PANACEA, Fla. (WCTV) -- As summer begins, people aren’t the only ones heading back to the beach.

Sea turtle nesting season is well underway at Alligator Point.

“Our job is being a voice for the voiceless, they have no voice,” Michelle Darpel, the director of Alligator Point Sea Turtle Patrol, explained.

Myrtle, a Kemp’s Ridley Sea Turtle, was brought into to the Gulf Specimen Marine Lab in Panacea by a fishermen who found her caught in his net.

“We did an inspection of the turtle and found that it has a little wound hole on it’s neck,” Lexy Preheim, an aquarist with the Gulf Specimen Marine Lab, said.
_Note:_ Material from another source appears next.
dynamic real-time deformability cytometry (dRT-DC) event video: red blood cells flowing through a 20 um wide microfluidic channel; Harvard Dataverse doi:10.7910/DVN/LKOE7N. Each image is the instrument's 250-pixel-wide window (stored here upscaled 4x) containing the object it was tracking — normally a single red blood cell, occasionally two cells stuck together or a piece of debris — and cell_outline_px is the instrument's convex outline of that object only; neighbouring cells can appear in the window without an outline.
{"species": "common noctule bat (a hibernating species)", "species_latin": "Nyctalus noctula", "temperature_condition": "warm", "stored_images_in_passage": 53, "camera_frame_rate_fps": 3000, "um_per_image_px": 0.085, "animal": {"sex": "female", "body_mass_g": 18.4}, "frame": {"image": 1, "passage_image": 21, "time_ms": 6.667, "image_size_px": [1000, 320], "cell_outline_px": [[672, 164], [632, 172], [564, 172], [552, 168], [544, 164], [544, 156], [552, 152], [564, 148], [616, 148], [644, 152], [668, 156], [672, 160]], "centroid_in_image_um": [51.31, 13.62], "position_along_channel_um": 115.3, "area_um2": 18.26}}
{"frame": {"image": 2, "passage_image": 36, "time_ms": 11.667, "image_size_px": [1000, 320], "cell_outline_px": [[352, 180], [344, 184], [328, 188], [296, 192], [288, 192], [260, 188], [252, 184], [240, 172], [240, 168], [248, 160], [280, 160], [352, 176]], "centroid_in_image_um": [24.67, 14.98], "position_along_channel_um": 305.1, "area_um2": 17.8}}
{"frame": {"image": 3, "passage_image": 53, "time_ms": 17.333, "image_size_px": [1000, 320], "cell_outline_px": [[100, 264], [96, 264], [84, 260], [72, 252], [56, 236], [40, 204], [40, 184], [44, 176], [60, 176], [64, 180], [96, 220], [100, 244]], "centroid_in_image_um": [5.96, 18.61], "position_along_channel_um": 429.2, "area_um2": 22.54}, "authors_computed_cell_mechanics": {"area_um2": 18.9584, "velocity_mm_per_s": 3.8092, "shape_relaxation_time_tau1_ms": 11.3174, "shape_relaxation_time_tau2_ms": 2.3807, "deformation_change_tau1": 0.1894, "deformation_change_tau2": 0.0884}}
After cleaning Myrtle’s wound with alcohol and applying antibiotics, she’s carried back to her tank.

Once she’s completely healed, she’ll head back to the gulf. The marine lab says it’s not uncommon for fisherman to bring in these turtles.

“A lot of our turtles come in in the springtime when fishing season picks up again and they get caught on hooks and lines,” Preheim described.

While Preheim cares for adult turtles, Darpel keeps an eye out for hatchlings.

The Alligator Point Sea Turtle patrol looks for sea turtle nests along the beaches. They find and mark the first nest of the season, which is the second earliest nest they’ve ever found.

“Given the fact that these mother sea turtles can nest every 12-17 days, since we already have a nest, this momma turtle that laid her nest on May 20 could actually nest four or five more times, just her.” Darpel explained.

With people flocking to beaches, its important to keep a lookout for these nests.

“Don’t leave trash, knock down any sandcastles that you may build, or any kind of sand sculptures. Fill in any holes that you dig. You know, sea turtles can become trapped and it can even be fatal.”

Small things you can do to safeguard our neighbors in the sea.